Morgan's story
Morgan was born in June 2005 with a blue-purple mark on
her upper left arm. I realised straight away that it was a
birthmark - I had the same on my face.
The birthmark grew with Morgan and by the age of 5 it
measured 8cm by 5cm and was starting to cause her pain. We were
referred to Yorkhill Hospital in Glasgow and had a combined meeting
with a dermatologist, a plastic surgeon and radiologist who
referred her for a MRI scan and requested my own medical notes to
compare my results with Morgan's. The results confirmed what we
thought - Morgan had inherited our family's very rare glomovenous
malformations.
GVMs are formed from abnormal blood vessels and glomus cells
which regulate body temperature. GVMs don't generally respond to
laser treatment or sclerotherapy as these just take away the
physical appearance rather than the painful faulty cells so
Morgan's only option was surgery to remove as much as they
could.
Morgan's surgery took place in February 2011. Surgery took
just over an hour and left her with lots of internal stitches, glue
and steristrips.
We were given silicone pads to help reduce the scarring
which Morgan had an allergic reaction to but thankfully the scar
has healed and reduced really well.
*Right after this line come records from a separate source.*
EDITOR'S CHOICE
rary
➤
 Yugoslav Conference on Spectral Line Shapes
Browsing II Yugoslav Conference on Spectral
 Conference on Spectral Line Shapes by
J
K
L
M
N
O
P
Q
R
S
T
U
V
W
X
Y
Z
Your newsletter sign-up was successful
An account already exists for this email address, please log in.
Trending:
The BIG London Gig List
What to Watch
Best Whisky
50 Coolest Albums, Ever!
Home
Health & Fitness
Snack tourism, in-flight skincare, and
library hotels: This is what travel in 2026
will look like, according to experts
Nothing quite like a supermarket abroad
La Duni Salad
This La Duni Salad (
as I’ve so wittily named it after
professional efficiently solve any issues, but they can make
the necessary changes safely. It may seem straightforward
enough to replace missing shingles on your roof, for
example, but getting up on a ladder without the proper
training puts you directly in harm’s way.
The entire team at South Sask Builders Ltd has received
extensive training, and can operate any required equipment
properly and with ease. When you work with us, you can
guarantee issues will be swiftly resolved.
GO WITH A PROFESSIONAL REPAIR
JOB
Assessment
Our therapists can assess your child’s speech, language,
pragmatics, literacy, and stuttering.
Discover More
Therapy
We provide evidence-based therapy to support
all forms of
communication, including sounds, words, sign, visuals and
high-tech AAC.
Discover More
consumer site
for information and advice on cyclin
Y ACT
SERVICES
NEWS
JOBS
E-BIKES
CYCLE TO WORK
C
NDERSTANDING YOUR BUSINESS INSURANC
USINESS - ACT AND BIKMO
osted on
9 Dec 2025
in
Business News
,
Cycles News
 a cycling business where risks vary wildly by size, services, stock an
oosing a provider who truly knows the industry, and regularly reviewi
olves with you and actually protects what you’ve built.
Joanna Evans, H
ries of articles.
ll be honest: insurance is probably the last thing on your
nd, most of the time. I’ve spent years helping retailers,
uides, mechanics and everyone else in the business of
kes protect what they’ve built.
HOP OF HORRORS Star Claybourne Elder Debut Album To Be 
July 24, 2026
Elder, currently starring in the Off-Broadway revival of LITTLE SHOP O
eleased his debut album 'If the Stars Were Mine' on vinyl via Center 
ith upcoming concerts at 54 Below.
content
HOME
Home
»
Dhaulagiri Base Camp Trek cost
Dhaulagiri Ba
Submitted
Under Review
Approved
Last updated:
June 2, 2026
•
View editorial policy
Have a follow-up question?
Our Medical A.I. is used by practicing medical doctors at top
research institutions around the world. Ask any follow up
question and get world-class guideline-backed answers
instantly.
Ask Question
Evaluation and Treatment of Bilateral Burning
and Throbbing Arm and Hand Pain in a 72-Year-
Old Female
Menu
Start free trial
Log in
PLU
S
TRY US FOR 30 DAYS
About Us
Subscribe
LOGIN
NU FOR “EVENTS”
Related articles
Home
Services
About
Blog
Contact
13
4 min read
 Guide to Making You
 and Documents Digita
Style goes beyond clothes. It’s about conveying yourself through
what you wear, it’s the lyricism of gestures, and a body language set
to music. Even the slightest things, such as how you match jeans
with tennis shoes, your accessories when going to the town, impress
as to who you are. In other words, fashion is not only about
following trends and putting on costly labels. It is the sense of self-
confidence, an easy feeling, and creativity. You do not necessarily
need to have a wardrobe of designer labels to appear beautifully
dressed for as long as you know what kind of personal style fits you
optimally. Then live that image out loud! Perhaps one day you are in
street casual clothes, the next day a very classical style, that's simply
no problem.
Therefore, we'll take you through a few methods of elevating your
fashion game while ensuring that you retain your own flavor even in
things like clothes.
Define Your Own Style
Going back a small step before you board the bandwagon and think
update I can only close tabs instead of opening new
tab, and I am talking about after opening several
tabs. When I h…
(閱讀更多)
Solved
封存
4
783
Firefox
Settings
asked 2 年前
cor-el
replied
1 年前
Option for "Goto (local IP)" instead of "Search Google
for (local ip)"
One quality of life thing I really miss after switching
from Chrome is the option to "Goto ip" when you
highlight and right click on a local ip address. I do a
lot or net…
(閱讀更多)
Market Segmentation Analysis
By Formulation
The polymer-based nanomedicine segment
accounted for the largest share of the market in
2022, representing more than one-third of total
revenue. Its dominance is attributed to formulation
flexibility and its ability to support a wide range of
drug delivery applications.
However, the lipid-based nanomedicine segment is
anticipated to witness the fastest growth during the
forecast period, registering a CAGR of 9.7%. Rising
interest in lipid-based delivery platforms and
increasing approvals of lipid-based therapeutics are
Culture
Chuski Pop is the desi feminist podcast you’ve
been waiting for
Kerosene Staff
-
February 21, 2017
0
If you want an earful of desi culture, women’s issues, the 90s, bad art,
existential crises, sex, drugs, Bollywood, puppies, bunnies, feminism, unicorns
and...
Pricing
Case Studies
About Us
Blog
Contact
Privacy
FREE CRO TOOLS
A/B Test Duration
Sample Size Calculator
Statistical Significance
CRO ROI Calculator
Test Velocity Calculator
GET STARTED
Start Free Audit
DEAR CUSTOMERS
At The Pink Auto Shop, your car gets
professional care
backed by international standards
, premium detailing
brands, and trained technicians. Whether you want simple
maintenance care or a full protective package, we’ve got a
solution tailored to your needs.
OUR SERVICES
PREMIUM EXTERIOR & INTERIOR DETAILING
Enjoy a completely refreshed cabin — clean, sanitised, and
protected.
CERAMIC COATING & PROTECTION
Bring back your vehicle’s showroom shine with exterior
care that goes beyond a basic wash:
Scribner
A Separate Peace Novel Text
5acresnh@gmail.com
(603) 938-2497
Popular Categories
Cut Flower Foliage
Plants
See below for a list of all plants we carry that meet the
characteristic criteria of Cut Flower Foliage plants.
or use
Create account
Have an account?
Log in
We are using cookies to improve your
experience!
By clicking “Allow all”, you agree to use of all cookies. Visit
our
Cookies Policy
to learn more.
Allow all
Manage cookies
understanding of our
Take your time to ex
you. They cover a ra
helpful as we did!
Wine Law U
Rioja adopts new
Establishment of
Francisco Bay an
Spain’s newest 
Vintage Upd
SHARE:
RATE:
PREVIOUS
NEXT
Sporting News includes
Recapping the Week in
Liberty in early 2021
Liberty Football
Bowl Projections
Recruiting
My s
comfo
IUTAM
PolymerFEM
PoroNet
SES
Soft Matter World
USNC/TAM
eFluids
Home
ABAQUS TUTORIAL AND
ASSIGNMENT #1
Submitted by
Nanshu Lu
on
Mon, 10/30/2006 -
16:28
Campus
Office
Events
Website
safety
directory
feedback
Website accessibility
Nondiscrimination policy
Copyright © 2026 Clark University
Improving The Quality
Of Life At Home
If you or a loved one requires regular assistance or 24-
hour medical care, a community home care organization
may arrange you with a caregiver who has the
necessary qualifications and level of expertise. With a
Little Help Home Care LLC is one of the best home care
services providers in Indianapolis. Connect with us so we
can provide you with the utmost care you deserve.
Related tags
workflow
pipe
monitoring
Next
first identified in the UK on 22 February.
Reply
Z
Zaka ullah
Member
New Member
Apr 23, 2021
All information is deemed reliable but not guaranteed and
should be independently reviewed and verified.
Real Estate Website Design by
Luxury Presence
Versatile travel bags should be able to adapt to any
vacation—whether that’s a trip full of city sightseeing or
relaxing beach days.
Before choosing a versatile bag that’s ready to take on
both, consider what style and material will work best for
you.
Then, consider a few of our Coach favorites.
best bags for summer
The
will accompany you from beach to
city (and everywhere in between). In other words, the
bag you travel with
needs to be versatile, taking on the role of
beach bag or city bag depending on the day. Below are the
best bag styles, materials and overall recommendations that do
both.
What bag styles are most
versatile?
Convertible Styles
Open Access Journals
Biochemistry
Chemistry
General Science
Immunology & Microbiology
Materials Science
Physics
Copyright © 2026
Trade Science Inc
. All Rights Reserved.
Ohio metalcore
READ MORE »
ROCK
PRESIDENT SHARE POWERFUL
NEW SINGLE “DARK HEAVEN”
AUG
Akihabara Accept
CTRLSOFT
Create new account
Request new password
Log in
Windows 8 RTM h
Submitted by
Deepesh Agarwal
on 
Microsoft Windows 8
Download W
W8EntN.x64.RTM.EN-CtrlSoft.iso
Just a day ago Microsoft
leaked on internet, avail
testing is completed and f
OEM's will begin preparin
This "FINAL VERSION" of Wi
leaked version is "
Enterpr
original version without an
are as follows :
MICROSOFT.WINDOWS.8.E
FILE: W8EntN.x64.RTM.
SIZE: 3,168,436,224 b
Unfortunately due to the width
of the mark it was impossible to remove it all so there are patches
running either side of the 9cm scar.
GVMs can appear at any time and Morgan now has about 20 very
small ones all over her body. Only a few are causing her pain so
she has decided to wait until she is bigger to have them
removed.
Our case is quite rare as there are several members of our
family with the same condition. We were asked if we could send
samples to a clinic that are analysing DNA to see if GVMs are
caused by a faulty gene and we happily agreed.